SDF launches assault on last Isis enclave in eastern Syria

Assault to resume on Islamic State's last Syria enclave 'if no more civilians exit by Saturday afternoon'

US-backed SDF to resume offensive against IS' last Syria enclave

But beyond Baghouz, Daesh maintains a presence in Syria's vast Badia desert and has claimed a series of deadly attacks in SDF-held territory.

Fighters from the Syrian Democratic Forces (SDF) are pictured together near the village of Baghouz, Deir Al Zor province, in Syria March 9, 2019.

The SDF said a week ago that it believed all civilians had come out and renewed its assault, leading to a new surge of displacement, including obdurate disciples of Islamic State, some of its captives and hundreds of surrendering fighters. In the last two weeks, many fighters appeared to be among those evacuating.

In Washington, a senior defense official estimated that almost 20,000 people, including 3,500 to 4,000 adult males, have emerged from Baghouz since February 20.

The report said most of the deaths were women and children.

The Kurdish-led SDF, with the backing of the USA -led coalition, has launched a crushing offensive to eliminate the IS from the eastern Euphrates River region in eastern Syria since September previous year.

"Most of those folks have moved elsewhere as part of our assessment of their movement toward a more clandestine insurgency or preparing for the next fight when they don't control territory", the official added.

The official said it would not be a surprise, based on current conditions, if it took another couple of weeks to finish mopping up the IS enclave.

Questions remain as to how aid planners, as well as SDF officials and their coalition partners, could have so severely underestimated the number of people left in the crumbling "caliphate".

"The message that these children are not wanted is growing stronger and stronger", said Geert Cappelaere, UNICEF's Middle East director.

The fighting began after a deadline expired for the group's armed men to surrender.

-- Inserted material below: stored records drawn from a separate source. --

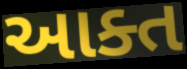
આક્તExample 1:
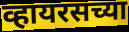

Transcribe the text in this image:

व्हायरसच्या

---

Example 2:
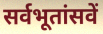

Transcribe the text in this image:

सर्वभूतांसवें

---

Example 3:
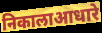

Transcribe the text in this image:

निकालाआधारे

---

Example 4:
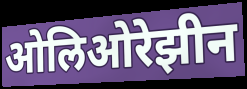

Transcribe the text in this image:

ओलिओरेझीन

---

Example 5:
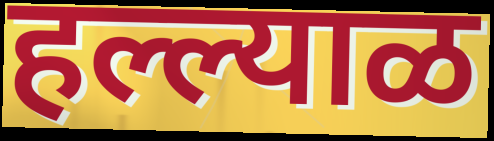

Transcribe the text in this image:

हल्ल्याळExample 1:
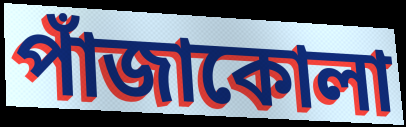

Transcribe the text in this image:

পাঁজাকোলা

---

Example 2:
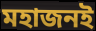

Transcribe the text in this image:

মহাজনই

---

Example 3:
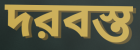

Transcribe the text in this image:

দরবস্ত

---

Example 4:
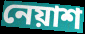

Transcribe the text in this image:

নেয়াশ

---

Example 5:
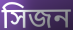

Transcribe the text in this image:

সিজনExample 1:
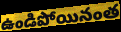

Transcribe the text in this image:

ఉండిపోయినంత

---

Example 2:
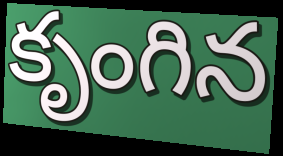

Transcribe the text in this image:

కృంగిన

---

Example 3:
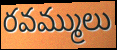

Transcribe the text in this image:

రవమ్ములు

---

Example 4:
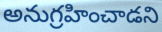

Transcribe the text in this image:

అనుగ్రహించాడని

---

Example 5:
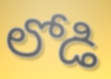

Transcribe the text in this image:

లోడి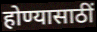
होण्यासाठीं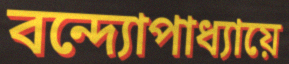
বন্দ্যোপাধ্যায়ে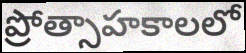
ప్రోత్సాహకాలలో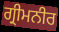
ਗ੍ਰੀਮਨੀਰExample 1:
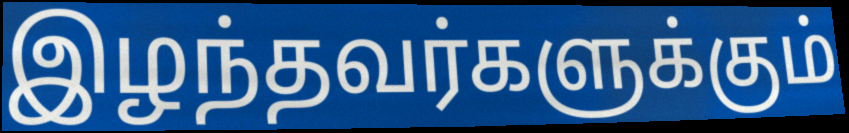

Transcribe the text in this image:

இழந்தவர்களுக்கும்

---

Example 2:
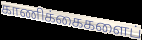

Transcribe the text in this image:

காணிக்கைகளைப்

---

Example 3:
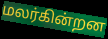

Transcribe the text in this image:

மலர்கின்றன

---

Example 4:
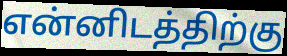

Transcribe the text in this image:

என்னிடத்திற்கு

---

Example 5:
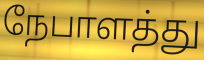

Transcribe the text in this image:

நேபாளத்துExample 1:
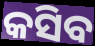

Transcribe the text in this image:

କସିବ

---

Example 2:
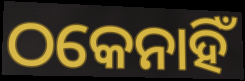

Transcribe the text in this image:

ଠକେନାହିଁ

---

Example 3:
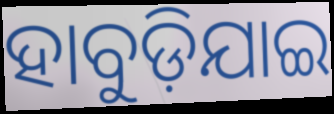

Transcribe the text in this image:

ହାବୁଡ଼ିଯାଇ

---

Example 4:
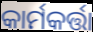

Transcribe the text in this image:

କାର୍ମକର୍ତ୍ତା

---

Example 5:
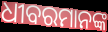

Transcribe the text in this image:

ଧୀବରମାନଙ୍କ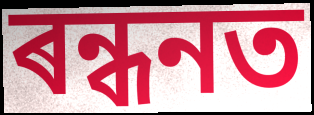
ৰন্ধনতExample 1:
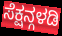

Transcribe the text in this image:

ಸೆಕ್ಷನ್ಗಳಡಿ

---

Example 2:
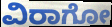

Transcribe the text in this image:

ವಿರಾಗೋ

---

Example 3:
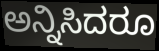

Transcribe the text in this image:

ಅನ್ನಿಸಿದರೂ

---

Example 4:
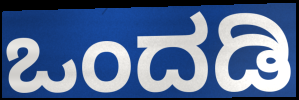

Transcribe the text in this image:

ಒಂದಡಿ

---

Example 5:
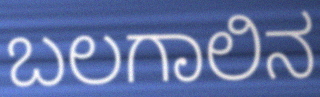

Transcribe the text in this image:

ಬಲಗಾಲಿನ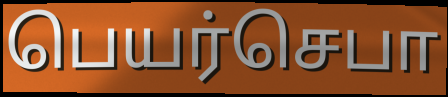
பெயர்செபா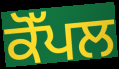
ਕੋੱਪਲ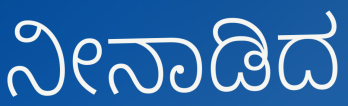
ನೀನಾಡಿದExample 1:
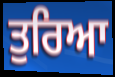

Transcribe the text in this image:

ਤੁਰਿਆ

But since Friday, only a small group has left.

Evacuated civilians have described awful conditions inside the village, with food scarce and people forced to hide underground to escape airstrikes and shelling by the SDF.

They said air strikes had targeted the militant group's weapons stores. Around a tenth of them are suspected of being jihadist fighters. The US-led coalition has been working for years to oust the group from cities and towns.

Evacuees are screened by the SDF as they emerge and are sent north to the al-Hol camp, already overcrowded with uprooted Syrians and Iraqis from years of war and struggling to cope with the influx.

The total population of the camp is now at 65,000 as aid workers are overwhelmed with shortage of tents and resources.

But their home countries have mostly been reluctant to take them back, with Britain stripping several women who have joined IS of their nationalities.

"You see how many people have come out in the past few days, there's that many still inside", said the mother of four, her bright green eyes peering through a black veil.

Russian Federation and Turkey brokered a cease-fire in September for Idlib, the last major stronghold of Syria's rebels.

The British interior ministry said it does not comment on individual cases.